[Records from a dataset]
* * * * * * * * *

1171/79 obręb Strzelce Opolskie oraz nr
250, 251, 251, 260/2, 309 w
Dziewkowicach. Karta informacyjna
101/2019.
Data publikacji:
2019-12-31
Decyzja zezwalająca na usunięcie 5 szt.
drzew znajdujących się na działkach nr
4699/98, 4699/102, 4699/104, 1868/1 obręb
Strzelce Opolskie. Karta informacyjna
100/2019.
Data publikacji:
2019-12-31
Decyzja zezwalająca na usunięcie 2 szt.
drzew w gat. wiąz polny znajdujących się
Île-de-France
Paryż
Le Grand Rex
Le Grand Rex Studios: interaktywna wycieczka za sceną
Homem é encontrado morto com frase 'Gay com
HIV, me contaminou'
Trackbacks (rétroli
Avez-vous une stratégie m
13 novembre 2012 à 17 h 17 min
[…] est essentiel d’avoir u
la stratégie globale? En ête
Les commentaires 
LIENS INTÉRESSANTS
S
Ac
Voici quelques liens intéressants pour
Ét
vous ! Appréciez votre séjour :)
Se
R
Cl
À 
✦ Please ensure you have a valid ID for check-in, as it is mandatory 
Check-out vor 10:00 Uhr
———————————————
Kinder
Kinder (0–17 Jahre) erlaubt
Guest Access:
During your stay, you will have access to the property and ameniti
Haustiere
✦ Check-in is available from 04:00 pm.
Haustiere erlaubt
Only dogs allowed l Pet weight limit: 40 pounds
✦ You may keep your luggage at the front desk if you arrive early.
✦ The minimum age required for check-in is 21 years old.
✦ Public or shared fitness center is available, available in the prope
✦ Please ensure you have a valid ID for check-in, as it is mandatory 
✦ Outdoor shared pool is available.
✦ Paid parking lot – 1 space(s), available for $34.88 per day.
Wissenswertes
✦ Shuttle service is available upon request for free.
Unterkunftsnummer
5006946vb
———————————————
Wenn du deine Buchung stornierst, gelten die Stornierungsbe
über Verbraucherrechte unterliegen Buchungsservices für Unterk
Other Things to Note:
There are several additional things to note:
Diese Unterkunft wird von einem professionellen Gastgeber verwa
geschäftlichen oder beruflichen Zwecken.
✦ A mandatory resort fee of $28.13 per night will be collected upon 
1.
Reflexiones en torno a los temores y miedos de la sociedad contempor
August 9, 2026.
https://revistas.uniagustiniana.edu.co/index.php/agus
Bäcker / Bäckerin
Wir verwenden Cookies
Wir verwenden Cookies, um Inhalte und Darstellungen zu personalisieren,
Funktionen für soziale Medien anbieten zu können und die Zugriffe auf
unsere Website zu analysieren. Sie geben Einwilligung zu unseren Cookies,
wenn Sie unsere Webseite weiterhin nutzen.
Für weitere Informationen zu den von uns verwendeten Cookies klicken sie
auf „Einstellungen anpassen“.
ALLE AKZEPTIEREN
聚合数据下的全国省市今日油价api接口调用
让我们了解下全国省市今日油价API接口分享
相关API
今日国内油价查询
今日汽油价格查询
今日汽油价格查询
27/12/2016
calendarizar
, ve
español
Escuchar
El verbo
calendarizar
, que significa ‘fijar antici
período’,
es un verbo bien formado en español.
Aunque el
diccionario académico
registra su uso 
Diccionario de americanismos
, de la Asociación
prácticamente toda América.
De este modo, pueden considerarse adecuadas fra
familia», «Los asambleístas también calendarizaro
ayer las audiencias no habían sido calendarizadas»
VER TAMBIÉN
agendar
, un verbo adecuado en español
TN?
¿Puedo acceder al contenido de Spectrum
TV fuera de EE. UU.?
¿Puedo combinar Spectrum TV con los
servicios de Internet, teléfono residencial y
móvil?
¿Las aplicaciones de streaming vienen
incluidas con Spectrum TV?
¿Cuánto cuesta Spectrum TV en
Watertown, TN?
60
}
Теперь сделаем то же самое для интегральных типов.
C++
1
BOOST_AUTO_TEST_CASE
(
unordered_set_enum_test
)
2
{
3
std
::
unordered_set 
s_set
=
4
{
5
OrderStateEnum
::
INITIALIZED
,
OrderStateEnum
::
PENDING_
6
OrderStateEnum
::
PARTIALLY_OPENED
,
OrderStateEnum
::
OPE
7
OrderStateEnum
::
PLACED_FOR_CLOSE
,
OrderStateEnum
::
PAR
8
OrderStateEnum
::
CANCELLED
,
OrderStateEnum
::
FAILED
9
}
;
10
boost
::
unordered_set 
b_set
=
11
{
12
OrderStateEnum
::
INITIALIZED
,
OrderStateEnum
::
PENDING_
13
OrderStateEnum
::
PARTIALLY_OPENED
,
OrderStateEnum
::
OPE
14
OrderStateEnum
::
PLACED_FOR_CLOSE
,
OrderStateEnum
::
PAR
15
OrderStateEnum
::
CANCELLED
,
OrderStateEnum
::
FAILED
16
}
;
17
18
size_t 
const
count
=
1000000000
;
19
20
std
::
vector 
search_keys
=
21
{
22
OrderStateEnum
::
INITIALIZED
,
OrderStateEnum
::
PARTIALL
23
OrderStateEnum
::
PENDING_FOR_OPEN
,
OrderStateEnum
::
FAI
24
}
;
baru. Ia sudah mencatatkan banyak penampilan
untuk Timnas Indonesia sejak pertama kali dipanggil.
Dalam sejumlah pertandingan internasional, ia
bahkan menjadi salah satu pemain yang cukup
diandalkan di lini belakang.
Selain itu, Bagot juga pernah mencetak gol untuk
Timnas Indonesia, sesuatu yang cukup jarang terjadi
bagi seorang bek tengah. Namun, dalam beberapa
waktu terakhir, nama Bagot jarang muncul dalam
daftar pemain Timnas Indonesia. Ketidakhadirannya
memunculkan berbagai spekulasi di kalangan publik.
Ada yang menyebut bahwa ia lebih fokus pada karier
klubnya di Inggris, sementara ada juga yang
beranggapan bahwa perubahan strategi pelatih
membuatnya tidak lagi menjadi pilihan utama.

* * * * * * * * *

Rewrite all of the rows with each occurrence of "Haustiere" changed to "Tiere". Leave every other word and character unchanged.

● FINISHED EXERCISE
1171/79 obręb Strzelce Opolskie oraz nr
250, 251, 251, 260/2, 309 w
Dziewkowicach. Karta informacyjna
101/2019.
Data publikacji:
2019-12-31
Decyzja zezwalająca na usunięcie 5 szt.
drzew znajdujących się na działkach nr
4699/98, 4699/102, 4699/104, 1868/1 obręb
Strzelce Opolskie. Karta informacyjna
100/2019.
Data publikacji:
2019-12-31
Decyzja zezwalająca na usunięcie 2 szt.
drzew w gat. wiąz polny znajdujących się
Île-de-France
Paryż
Le Grand Rex
Le Grand Rex Studios: interaktywna wycieczka za sceną
Homem é encontrado morto com frase 'Gay com
HIV, me contaminou'
Trackbacks (rétroli
Avez-vous une stratégie m
13 novembre 2012 à 17 h 17 min
[…] est essentiel d’avoir u
la stratégie globale? En ête
Les commentaires 
LIENS INTÉRESSANTS
S
Ac
Voici quelques liens intéressants pour
Ét
vous ! Appréciez votre séjour :)
Se
R
Cl
À 
✦ Please ensure you have a valid ID for check-in, as it is mandatory 
Check-out vor 10:00 Uhr
———————————————
Kinder
Kinder (0–17 Jahre) erlaubt
Guest Access:
During your stay, you will have access to the property and ameniti
Tiere
✦ Check-in is available from 04:00 pm.
Tiere erlaubt
Only dogs allowed l Pet weight limit: 40 pounds
✦ You may keep your luggage at the front desk if you arrive early.
✦ The minimum age required for check-in is 21 years old.
✦ Public or shared fitness center is available, available in the prope
✦ Please ensure you have a valid ID for check-in, as it is mandatory 
✦ Outdoor shared pool is available.
✦ Paid parking lot – 1 space(s), available for $34.88 per day.
Wissenswertes
✦ Shuttle service is available upon request for free.
Unterkunftsnummer
5006946vb
———————————————
Wenn du deine Buchung stornierst, gelten die Stornierungsbe
über Verbraucherrechte unterliegen Buchungsservices für Unterk
Other Things to Note:
There are several additional things to note:
Diese Unterkunft wird von einem professionellen Gastgeber verwa
geschäftlichen oder beruflichen Zwecken.
✦ A mandatory resort fee of $28.13 per night will be collected upon 
1.
Reflexiones en torno a los temores y miedos de la sociedad contempor
August 9, 2026.
https://revistas.uniagustiniana.edu.co/index.php/agus
Bäcker / Bäckerin
Wir verwenden Cookies
Wir verwenden Cookies, um Inhalte und Darstellungen zu personalisieren,
Funktionen für soziale Medien anbieten zu können und die Zugriffe auf
unsere Website zu analysieren. Sie geben Einwilligung zu unseren Cookies,
wenn Sie unsere Webseite weiterhin nutzen.
Für weitere Informationen zu den von uns verwendeten Cookies klicken sie
auf „Einstellungen anpassen“.
ALLE AKZEPTIEREN
聚合数据下的全国省市今日油价api接口调用
让我们了解下全国省市今日油价API接口分享
相关API
今日国内油价查询
今日汽油价格查询
今日汽油价格查询
27/12/2016
calendarizar
, ve
español
Escuchar
El verbo
calendarizar
, que significa ‘fijar antici
período’,
es un verbo bien formado en español.
Aunque el
diccionario académico
registra su uso 
Diccionario de americanismos
, de la Asociación
prácticamente toda América.
De este modo, pueden considerarse adecuadas fra
familia», «Los asambleístas también calendarizaro
ayer las audiencias no habían sido calendarizadas»
VER TAMBIÉN
agendar
, un verbo adecuado en español
TN?
¿Puedo acceder al contenido de Spectrum
TV fuera de EE. UU.?
¿Puedo combinar Spectrum TV con los
servicios de Internet, teléfono residencial y
móvil?
¿Las aplicaciones de streaming vienen
incluidas con Spectrum TV?
¿Cuánto cuesta Spectrum TV en
Watertown, TN?
60
}
Теперь сделаем то же самое для интегральных типов.
C++
1
BOOST_AUTO_TEST_CASE
(
unordered_set_enum_test
)
2
{
3
std
::
unordered_set 
s_set
=
4
{
5
OrderStateEnum
::
INITIALIZED
,
OrderStateEnum
::
PENDING_
6
OrderStateEnum
::
PARTIALLY_OPENED
,
OrderStateEnum
::
OPE
7
OrderStateEnum
::
PLACED_FOR_CLOSE
,
OrderStateEnum
::
PAR
8
OrderStateEnum
::
CANCELLED
,
OrderStateEnum
::
FAILED
9
}
;
10
boost
::
unordered_set 
b_set
=
11
{
12
OrderStateEnum
::
INITIALIZED
,
OrderStateEnum
::
PENDING_
13
OrderStateEnum
::
PARTIALLY_OPENED
,
OrderStateEnum
::
OPE
14
OrderStateEnum
::
PLACED_FOR_CLOSE
,
OrderStateEnum
::
PAR
15
OrderStateEnum
::
CANCELLED
,
OrderStateEnum
::
FAILED
16
}
;
17
18
size_t 
const
count
=
1000000000
;
19
20
std
::
vector 
search_keys
=
21
{
22
OrderStateEnum
::
INITIALIZED
,
OrderStateEnum
::
PARTIALL
23
OrderStateEnum
::
PENDING_FOR_OPEN
,
OrderStateEnum
::
FAI
24
}
;
baru. Ia sudah mencatatkan banyak penampilan
untuk Timnas Indonesia sejak pertama kali dipanggil.
Dalam sejumlah pertandingan internasional, ia
bahkan menjadi salah satu pemain yang cukup
diandalkan di lini belakang.
Selain itu, Bagot juga pernah mencetak gol untuk
Timnas Indonesia, sesuatu yang cukup jarang terjadi
bagi seorang bek tengah. Namun, dalam beberapa
waktu terakhir, nama Bagot jarang muncul dalam
daftar pemain Timnas Indonesia. Ketidakhadirannya
memunculkan berbagai spekulasi di kalangan publik.
Ada yang menyebut bahwa ia lebih fokus pada karier
klubnya di Inggris, sementara ada juga yang
beranggapan bahwa perubahan strategi pelatih
membuatnya tidak lagi menjadi pilihan utama.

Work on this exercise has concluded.